- _Materials provided_
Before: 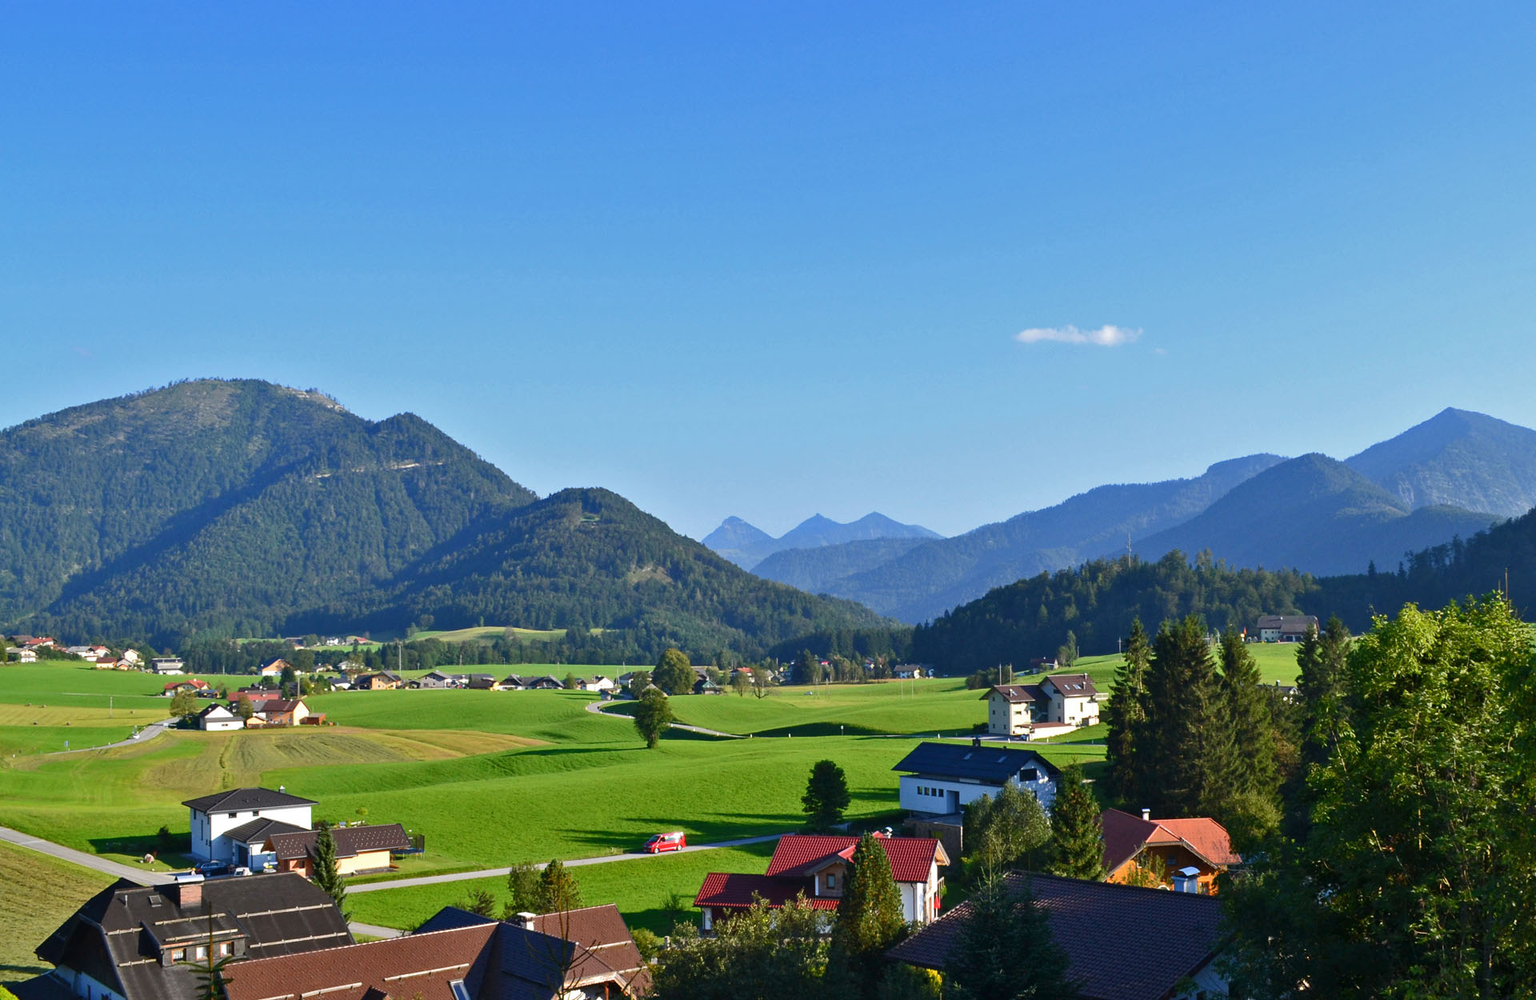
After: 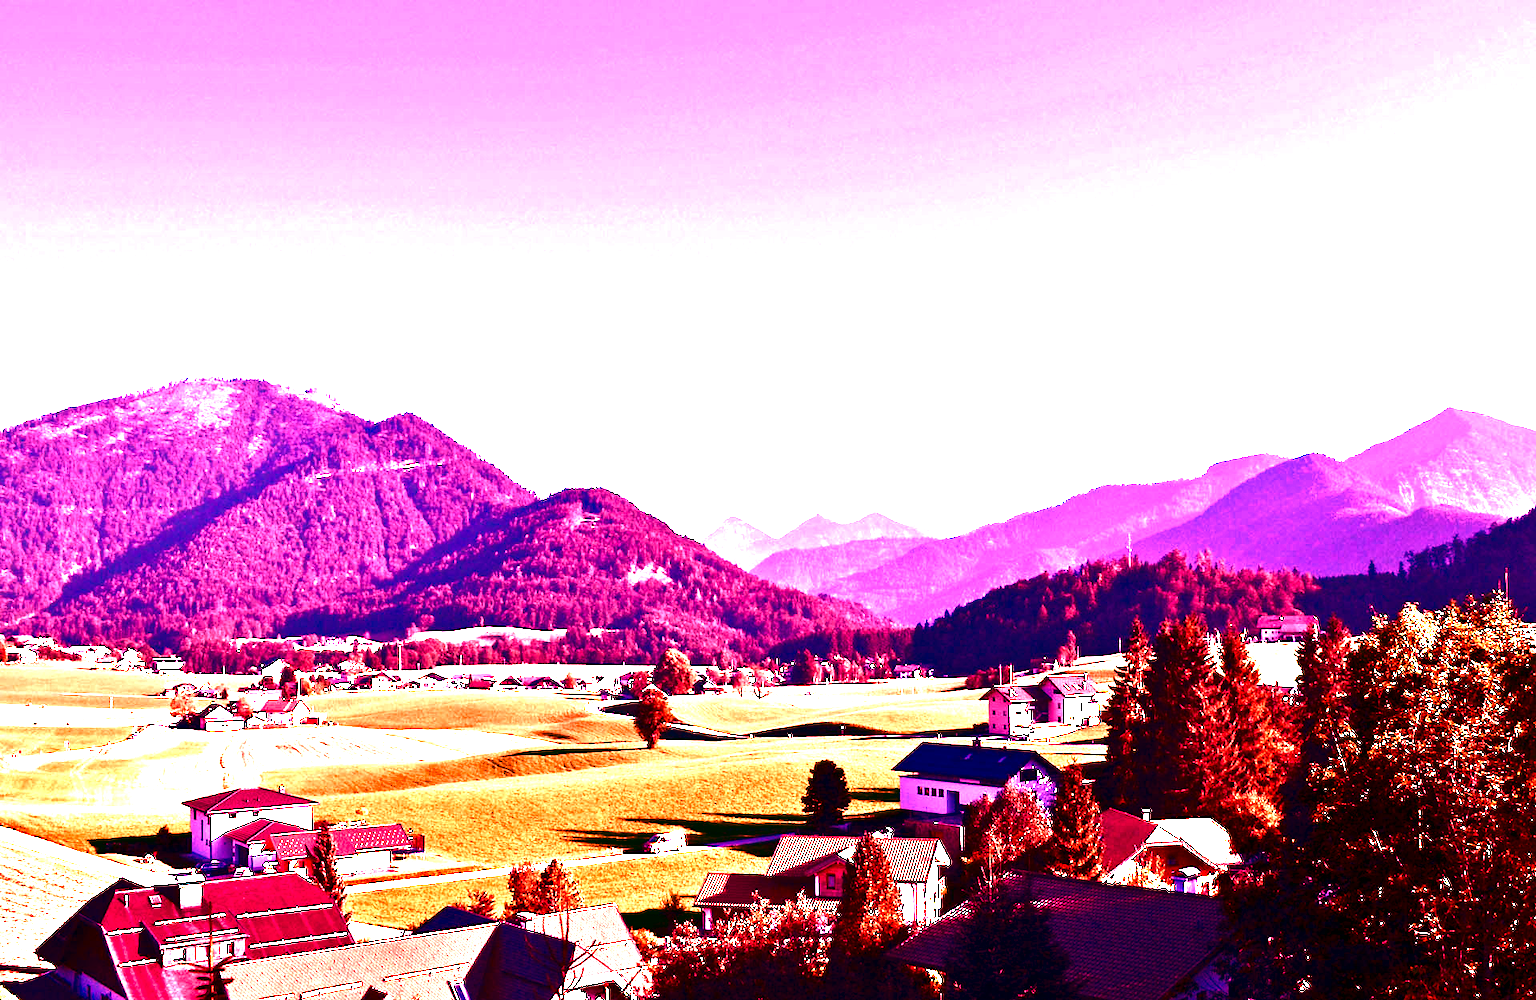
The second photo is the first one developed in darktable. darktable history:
contrast brightness saturation: brightness -0.52
white balance: red 4.26, blue 1.802
tone equalizer: -8 EV -0.417 EV, -7 EV -0.389 EV, -6 EV -0.333 EV, -5 EV -0.222 EV, -3 EV 0.222 EV, -2 EV 0.333 EV, -1 EV 0.389 EV, +0 EV 0.417 EV, edges refinement/feathering 500, mask exposure compensation -1.57 EV, preserve details no
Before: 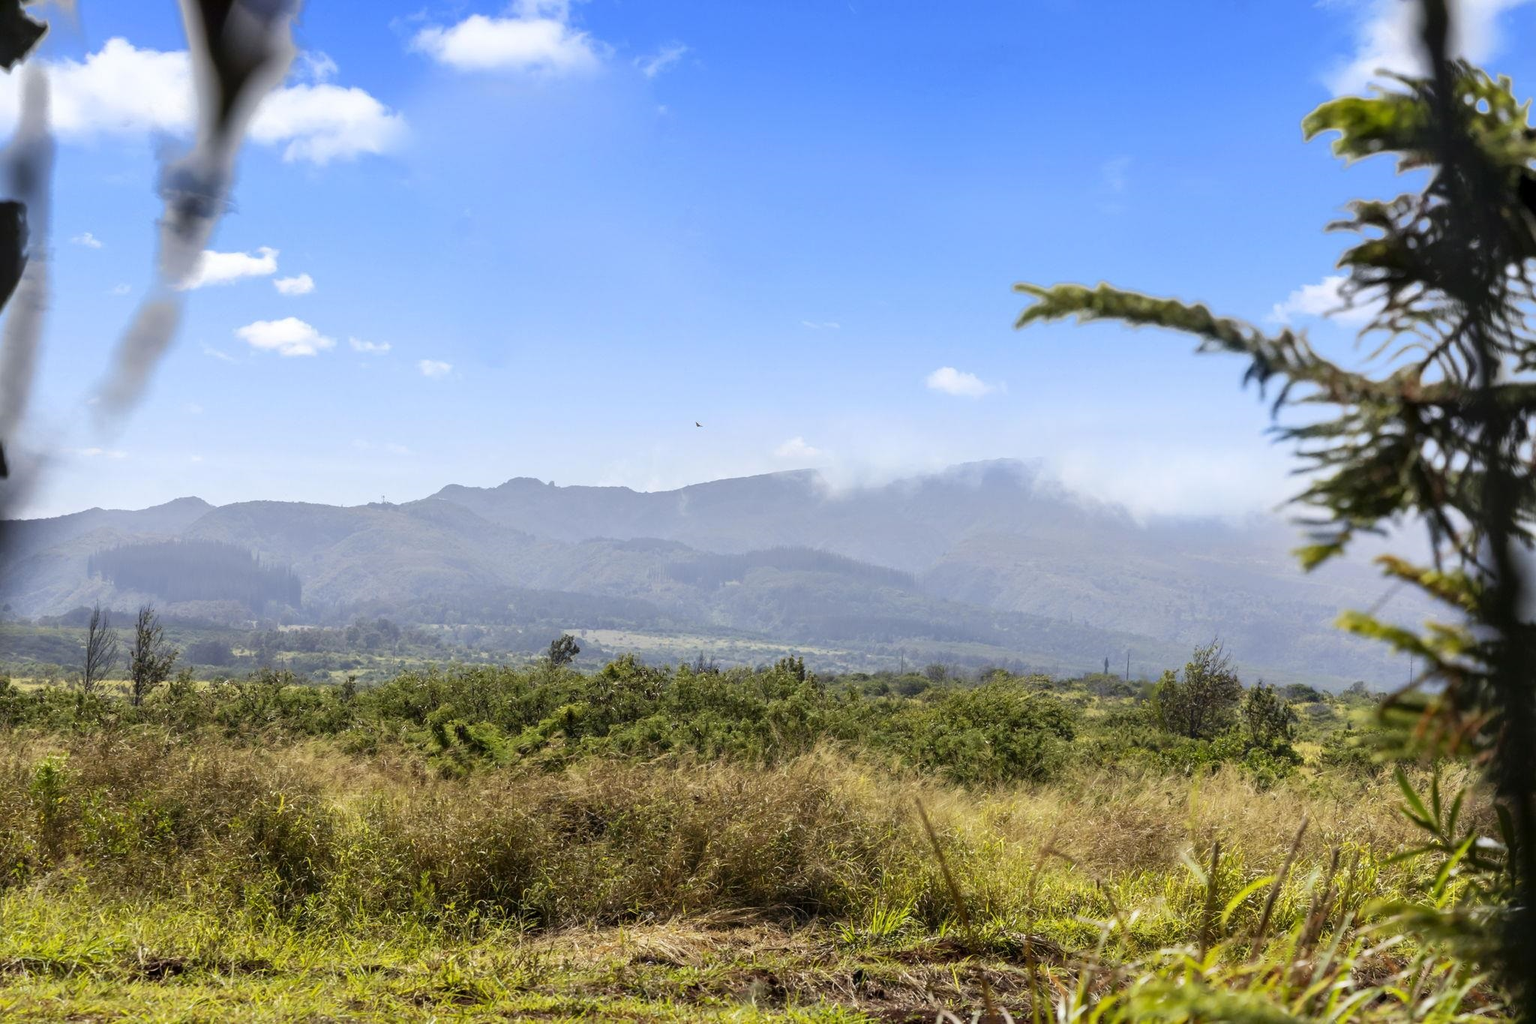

- _Problem to solve_
Copy every line of the rows above word for word, leaving out the pictures.

- _Answer_
Before: 
After: 
The second photo is the first one developed in darktable. darktable history:
contrast brightness saturation: brightness -0.52
white balance: red 4.26, blue 1.802
tone equalizer: -8 EV -0.417 EV, -7 EV -0.389 EV, -6 EV -0.333 EV, -5 EV -0.222 EV, -3 EV 0.222 EV, -2 EV 0.333 EV, -1 EV 0.389 EV, +0 EV 0.417 EV, edges refinement/feathering 500, mask exposure compensation -1.57 EV, preserve details no
Before: 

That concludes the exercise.